I used to get choked up at the end of Hannah and her Sisters every time I watched it – which was far more frequently than your average teenager, by the way – because I identified with how Woody Allen feels about movie-going at that moment. I found no better cure-all than to slip into a sparsely crowded screening of some obscure film at the Brattle or Film Forum, and get lost in it. I wanted to make movies like the movies I loved when I grew up.
But following that idyllic dream into adulthood turns out to be a somewhat masochistic choice. I bet every filmmaker at Sundance can attest that it’s hard to get a movie made, it can be tough to make a living as an independent filmmaker, and when you are lucky enough to make a film, it doesn’t quite turn out the way you thought it would. There’s very little about the whole thing that’s romantic.
I don’t even get lost in movies the way I used to, and that’s partly because now I’m a person who makes them. I’m jealous of people who can still be transported by a movie, their problems melting away. Instead of movie magic, I see shot selections and story beats and what equipment they had.
My romantic attachment to movies got me here, but I stay because of a less romantic, more rewarding relationship with them: I love the experience of making them. Some film scholar whose name I learned and then promptly forgot in film school used a term for filmmaking that first applied to opera: he called filmmaking the “everything art” – Gesamtkunstwerk – and believe it or not, that mouthful of a word popped into my head while working on California Solo. There is no part of my left or right brain that I get to switch off for even a second when making a film. One minute, I’m talking with Robert Carlyle about the meaning and emotion of a scene he’s about to perform; the next, I’m frantically scribbling new dialogue into the margins of the pages we’re about to shoot; then I’m interrupted to discuss the finer points of mid-1990s British album cover design for a scene we’re shooting tomorrow.
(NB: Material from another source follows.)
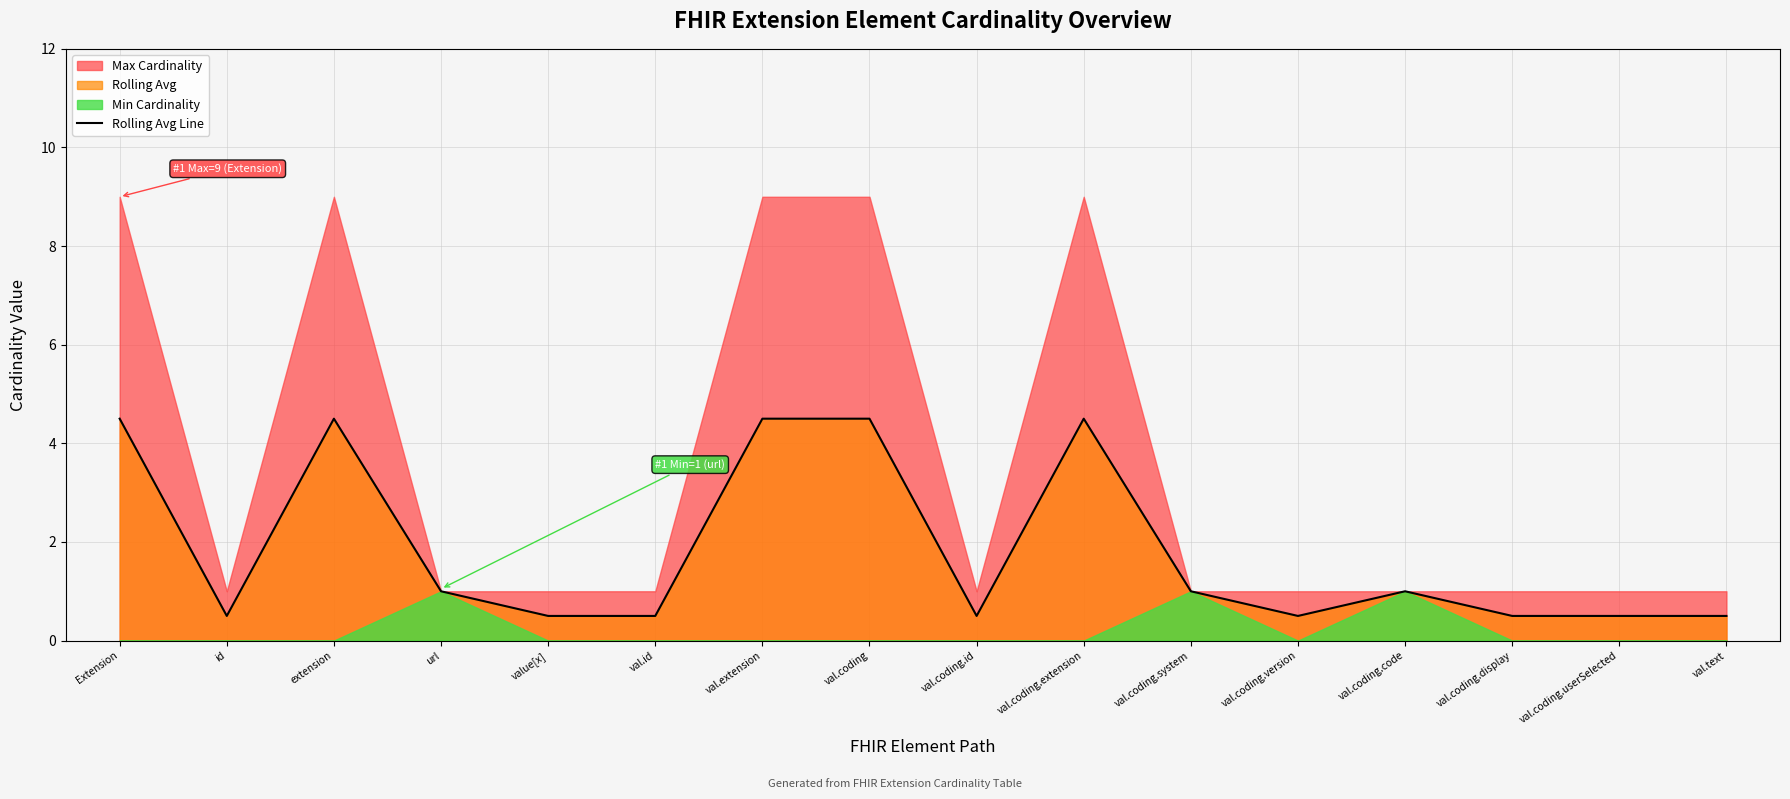

Is it true that the value at id is 0.9?

False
I get to learn about US deportation laws, second-tier Britpop bands, the economics of farmers’ markets, and which Scotch is the cheapest in Scotland. There’s no limit to what gets thrown into the maelstrom of making a single movie, and then I get to shape it and put it all together with the help of so many talented people.
Directing a movie is challenging, exhausting, and all-consuming. It’s fun and satisfying, insane and absurd and irrational, and I keep doing it as often as I can because, well, I need the eggs.